Solcu geçinen hastalar, Denizlerin "Ordu-Millet El Ele!" diye yürüdüklerini hatırlatarak, iğrenç bir militarizmle akılları sıra yurtseverlik kaşıyarak, dayanışmayı manipüle etmeye çalıştılar.

Dindar görünümlü eyyamcı iri basın, devlete isyanın zinhar günah ve kıyamet alameti olduğunu yazarak, ne olduğunu bilmeden ortaya çıkan "anarşizme" çattı. Dindarları itidale çağırdı.

Birlik ve beraberliğe, devletin ülkesi ve milleti ile bölünmez bütünlüğüne yine her zamankinden çok ihtiyacımız vardı.

Her türden Kamalist, sürece dış mihrakların ve içerdeki hainlerin, kısaca ezeli ve ebedi düşmanlarımızın planı gözüyle baktılar, işte Sevr tıkır tıkır işliyordu.

Cumhuriyet, Sözcü vs. gibilerine göre ortada bin türlü komplo vardı.

Oysa orada toplananlar, artık bunları yemeyecek kadar doluydular. İşsizdiler.

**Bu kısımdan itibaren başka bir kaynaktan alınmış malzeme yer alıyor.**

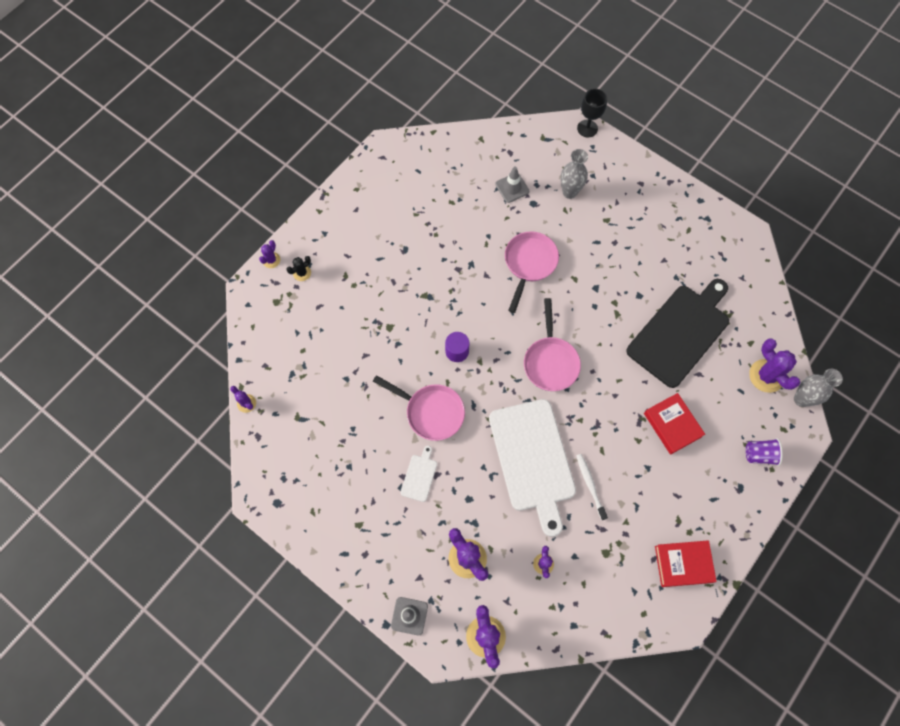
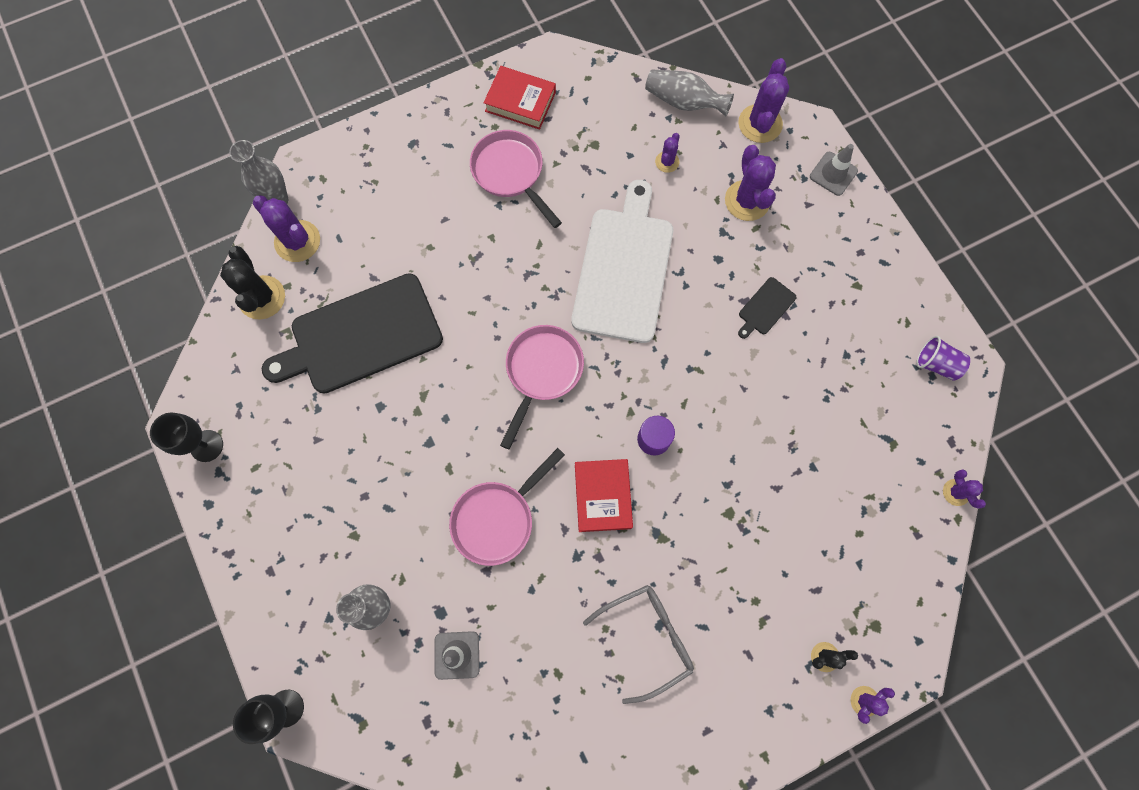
camera: 155 degrees left, 5 degrees up
(409, 240) = (647, 637): none -> grey glasses
(419, 476) = (765, 308): white cutting board -> black cutting board
(431, 412) = (720, 376): pink pan -> pink pan (511, 173)
(556, 627) = (683, 102): none -> grey vase
(590, 485) = (573, 215): white toothbrush -> none
(672, 425) = (442, 236): red book -> red book (603, 496)
(725, 229) = (206, 446): none -> black goblet
(759, 454) = (368, 165): purple cup -> purple cup (936, 364)
(760, 328) = (262, 297): none -> black cactus
(766, 376) = (297, 241): purple cactus -> purple cactus turned 45 degrees counterclockwise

Kardeşleri ölmüştü. Oğullarının eline bomba verilmişti. Gelecekleri çalınmıştı "irtica"dan. Amcaları gözaltında kaybedilmişti. Dayıları fail-i meçhule kurban verilmişti. Babaları işkence görmüştü. Kendileri cop yemiş, hakarete uğramış; küçümsenmişlerdi. Yıllardır ayan beyan meydana gelen olaylar, zekalarına, haklarına, özgürlüklerine küfür gibiydi.

Orada toplananlar arasında eşcinsellerin hakları için düzenledikleri eyleme katılan türbanlılar vardı. Dersim'i unutturmamak için eylem yapanlara destek olan Türkler vardı. "Artık çocuklar ölmesin!" diye PKK'lı çocuğu ölmüş annelerle buluşmaya giden şehit anneleri vardı. Güzelliği sokakta arayan anarşistler vardı.

Satışları iyice azalan gazetelere göre hepsi haindi.

Onlara tümden destek olan yegane gazetenin başlık rengi de, anlamlı bir şekilde "yeşil"di. Dolar yeşili veya Fettoş yeşili, ne fark eder?

...

"Mavi Ütopya"da umuda mavi dedim, burada cesaret ve aykırılığa yeşil. Gitgide "kırmızı"dan uzaklaşıyorum farkındaysanız. Hainleşiyorum muntazaman.